Le deuxième entracte, bienvenu pour nous secouer de la torpeur dans laquelle nous nous étions installés depuis près de deux heures, a été fatal à ce spectacle.
"On nous a dit qu'il y avait des odeurs suspectes de fumée et qu'il fallait évacuer la salle".
A la fin de l'entracte, alors que nous devions assister au monumental mariage des deux tourtereaux, un buste de femme éclairée par un blafard projecteur, est apparu sur la scène, juste devant le rideau pour annoncer l'évacuation de la salle :
Mesdames, Messieurs, suite a des odeurs suspectes de fumées signalées au 6ème étage de l'Opéra Bastille, nous vous demandons de bien vouloir évacuer la salle par mesure de sécurité, le temps que les équipes compétentes puissent localiser l'origine de ce désagrément. Nous vous demandons de vous diriger calmement et sans précipitation vers les sorties. Je vous remercie de votre attention et nous vous demandons de bien vouloir nous excuser pour la gène occasionnée.
Après quelques murmures de surprise, les spectateurs ont vidé la salle sans débordement ni mouvements de panique, accompagnés par les stridentes intonations des sirènes d'alarme.

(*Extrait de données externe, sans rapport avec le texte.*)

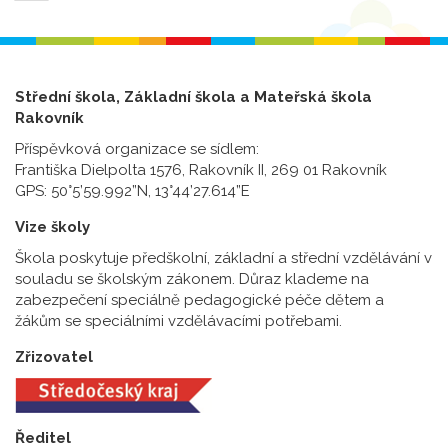
Střední škola, Základní škola a Mateřská škola
Rakovník
Příspěvková organizace se sídlem:
Františka Dielpolta 1576, Rakovník II, 269 01 Rakovník
GPS: 50°5’59.992”N, 13°44’27.614”E
Vize školy
Škola poskytuje předškolní, základní a střední vzdělávání v
souladu se školským zákonem. Důraz klademe na
zabezpečení speciálně pedagogické péče dětem a
žákům se speciálními vzdělávacími potřebami.
Zřizovatel
Ředitel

Ce qui était inquiétant, raconte une spectatrice, c'est que les buvettes étaient aussi fermées. On ne pouvait pas boire un verre de champagne en attendant la fin de l'alerte.
On nous a laissé sans informations pendant un bon quart d'heure, témoigne une autre personne.
Il est vrai que les informations données par les ouvreurs étaient totalement contradictoires.
Rentrez chez vous, c'est fini pour ce soir, claironnait un ouvreur quelque peu hystérique, alors que dans un même temps, une voix masculine nous informait que l'incendie sans importance avait été localisé au deuxième sous-sol de l'opéra. Les secours ont maitrisé rapidement le sinistre. Cette même voix annonçait que le spéctacle allait reprendre rapidement.
Cependant, dix minutes après cette annonce, Madame Brigitte Lefevre, directrice de la danse à l'Opéra de Paris annoncait désolée :
"Bonsoir, ici Brigitte Lefevre, directrice de la danse à l'Opéra de Paris. Je suis désolée de vous annoncer qu'il nous est malheureusement impossible de reprendre la représentation pour votre sécurité, celle de nos artistes et de nos techniciens. Vous ne verrez donc pas le mariage de la Belle au Bois Dormant. Je n'ose pas, dans ces conditions, vous souhaiter une bonne fin de soirée, mais j'espère qu'elle le sera tout de même".
Cette interruption brutale de ce programme a provoqué des scènes de tristesse incroyable comme cette jeune fille, effondrée, en pleurs, qui avait fait le déplacement de sa province lointaine pour la plus belle pièce chorégraphique, selon elle.
D'autres spectateurs, plus stoïques, se demandaient si ils allaient manger chinois ou japonais. D'autres encore, plus pingres, se demandaient si ils allaient être dédommagés.
D'autres, enfin, se sont dit que cette alerte avait mis fin à leur calvaire.
Cette soirée chaotique n'aura laissé personne indifférent.